DOCUMENT TEXT below:
So, how much is it worth to you to have the freedom to read what you want, retain full control of whatever reading device you own where only you decide what is on that device, and retain what you get even if your reading choices no longer comport with a businesses idea of appropriateness? You wouldn’t let someone take books off of your bookshelf, why let publishers or vendors remove eBooks from your reading device?

This is not really about Amazon, Barnes & Noble, or the Swindle and Nook reading devices; sure, this unquestionably justifies not doing business with proprietary software vendors including Amazon and Barnes & Noble. DRM stories are primarily about your freedom. Every DRM story is really about why you should value your freedoms to read, copy, build upon, and retain works.

Google book settlement rejected for good reasons


Straight from Judge Chin’s opinion, “In 2004, Google announced that it had entered into agreements with several major research libraries to digitally copy books and other writings in their collections. Since then, Google has scanned more than 12 million books. It has delivered digital copies to the participating libraries, created an electronic database of books, and made text available for online searching.”. Google’s project affects so many people outside the also has policy for copyright holders to contact them and opt-out of the digitization, indexing, and republishing process should they object to their work being republished. Enter the usual benefits from widespread sharing and easy access to digital information, but wait—isn’t this just well-funded widespread commercial copyright infringement?

Why should this project deserve professional participation from libraries but not well-organized grassroots networks sharing copyrighted digital works without license? Or why didn’t the old Napster system get librarian’s help when they effectively helped people share digital copies of copyrighted sound recordings without license?

Usually when someone goes to the trouble to distribute a huge collection of copyrighted work without license they’re called on the carpet for it and stopped, typically with a settlement that pays off some allegedly representative organization. In this case a lot of people found fault with the idea that Google would be given (apparently exclusive) permission to digitize and reproduce (in part or whole) lots of books. They filed letters describing their views to Judge Chin. But in this case I don’t see anyone calling for criminal punishments for well-organized corporate, commercial, copyright infringement. Where’s the call to talk to US Congresspeople about increasing penalties for corpoate copyright abuse? Apparently it’s okay to be a corporate copyright infringer but not a grassroots copyright infringer.
End of DOCUMENT TEXT.
ENTRIES PROVIDED below:
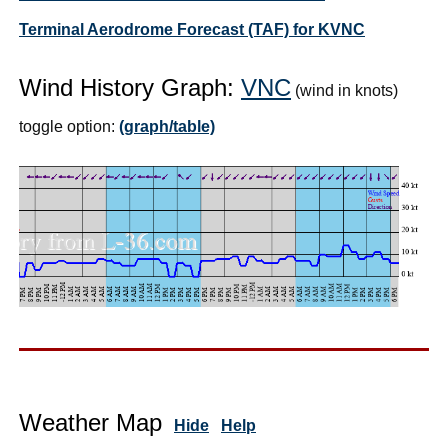
Terminal Aerodrome Forecast (TAF) for KVNC
Wind History Graph:
VNC
(wind in knots)
toggle option:
(graph/table)
Weather Map
Hide
Help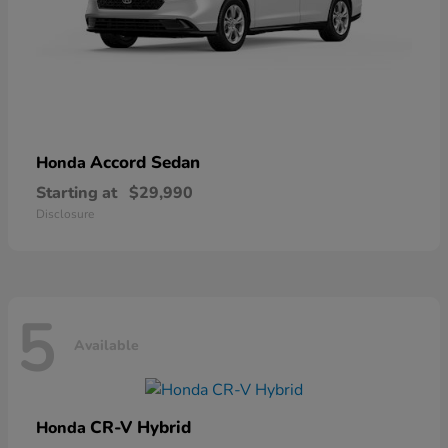
Accord Sedan
Honda
Starting at
$29,990
Disclosure
5
Available
CR-V Hybrid
Honda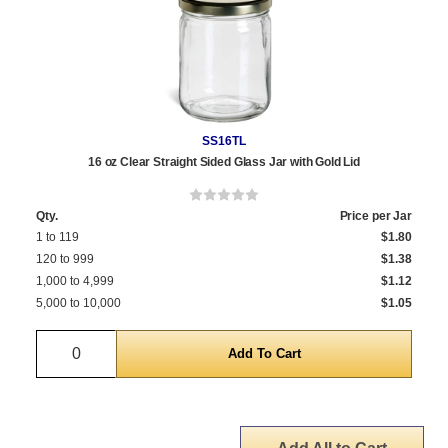
SS16TL
16 oz Clear Straight Sided Glass Jar with Gold Lid
Qty.
Price per Jar
1 to 119
$1.80
120 to 999
$1.38
1,000 to 4,999
$1.12
5,000 to 10,000
$1.05
Quantity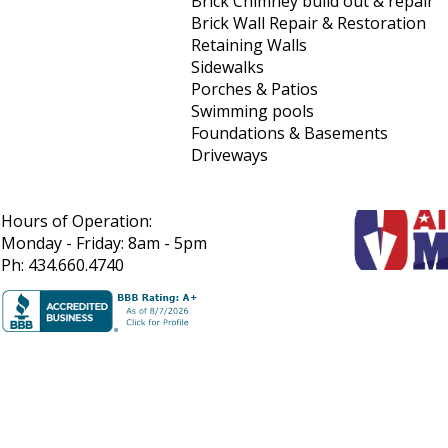
Brick Chimney build out & repair
Brick Wall Repair & Restoration
Retaining Walls
Sidewalks
Porches & Patios
Swimming pools
Foundations & Basements
Driveways
Hours of Operation:
Monday - Friday: 8am - 5pm
Ph: 434.660.4740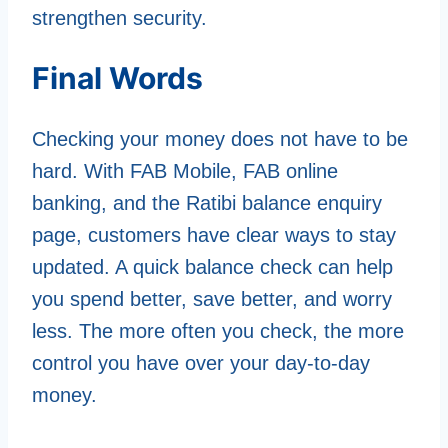
strengthen security.
Final Words
Checking your money does not have to be
hard. With FAB Mobile, FAB online
banking, and the Ratibi balance enquiry
page, customers have clear ways to stay
updated. A quick balance check can help
you spend better, save better, and worry
less. The more often you check, the more
control you have over your day-to-day
money.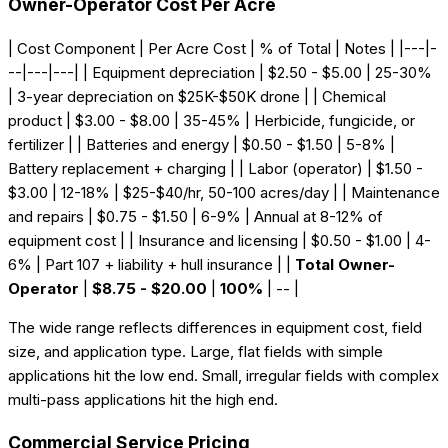
Owner-Operator Cost Per Acre
| Cost Component | Per Acre Cost | % of Total | Notes | |---|-
--|---|---| | Equipment depreciation | $2.50 - $5.00 | 25-30%
| 3-year depreciation on $25K-$50K drone | | Chemical
product | $3.00 - $8.00 | 35-45% | Herbicide, fungicide, or
fertilizer | | Batteries and energy | $0.50 - $1.50 | 5-8% |
Battery replacement + charging | | Labor (operator) | $1.50 -
$3.00 | 12-18% | $25-$40/hr, 50-100 acres/day | | Maintenance
and repairs | $0.75 - $1.50 | 6-9% | Annual at 8-12% of
equipment cost | | Insurance and licensing | $0.50 - $1.00 | 4-
6% | Part 107 + liability + hull insurance | |
Total Owner-
Operator
|
$8.75 - $20.00
|
100%
| -- |
The wide range reflects differences in equipment cost, field
size, and application type. Large, flat fields with simple
applications hit the low end. Small, irregular fields with complex
multi-pass applications hit the high end.
Commercial Service Pricing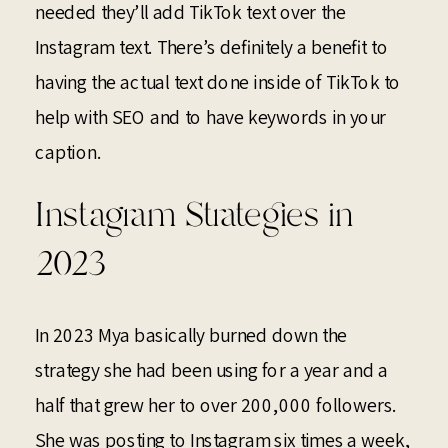
needed they’ll add TikTok text over the
Instagram text. There’s definitely a benefit to
having the actual text done inside of TikTok to
help with SEO and to have keywords in your
caption.
Instagram Strategies in
2023
In 2023 Mya basically burned down the
strategy she had been using for a year and a
half that grew her to over 200,000 followers.
She was posting to Instagram six times a week,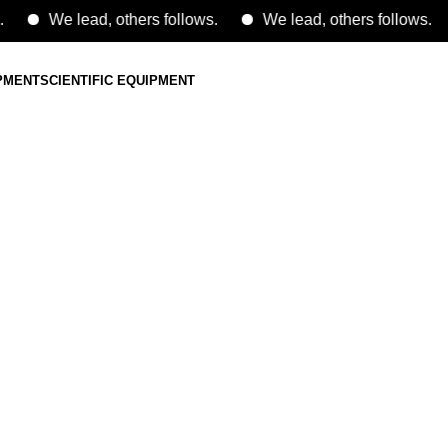
We lead, others follows.
We lead, others follows.
IPMENT
SCIENTIFIC EQUIPMENT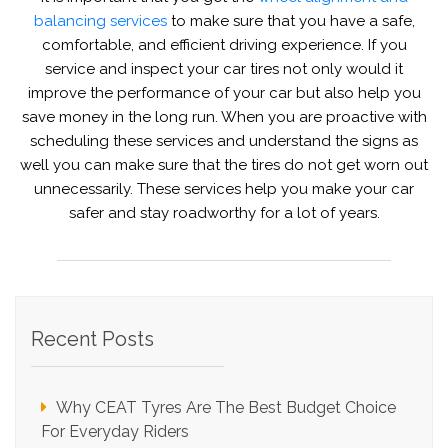
balancing services
to make sure that you have a safe,
comfortable, and efficient driving experience. If you
service and inspect your car tires not only would it
improve the performance of your car but also help you
save money in the long run. When you are proactive with
scheduling these services and understand the signs as
well you can make sure that the tires do not get worn out
unnecessarily. These services help you make your car
safer and stay roadworthy for a lot of years.
Recent Posts
Why CEAT Tyres Are The Best Budget Choice
For Everyday Riders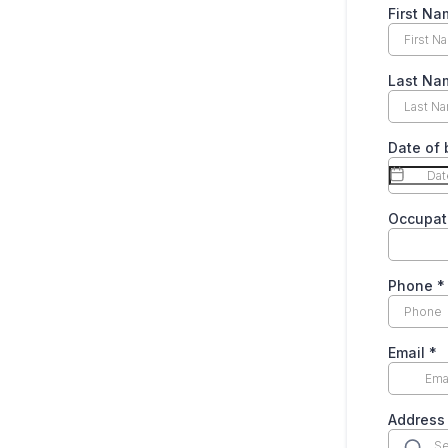
First N
Last N
Date of 
Occupat
Phone
*
Email
*
Address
End of ENTRIES PROVIDED.
> [REQUIRED TASKS]:
[1] In the article on DRM and the Google book settlement, how many books does Judge Chin's opinion say Google has scanned?
[2] According to the article on DRM and the Google book settlement, why are DRM stories not really about Amazon, Barnes & Noble, or their reading devices?
[3] List every freedom that the article on DRM and the Google book settlement says you should value.
The listing has no connection to the article on DRM and the Google book settlement.

> [ANSWERS TO THE EXERCISES]:
[1] More than 12 million books.

[2] DRM stories are primarily about your freedom. Each one shows why you should value your freedoms to read, copy, build upon, and retain works.

[3]
- To read works
- To copy works
- To build upon works
- To retain works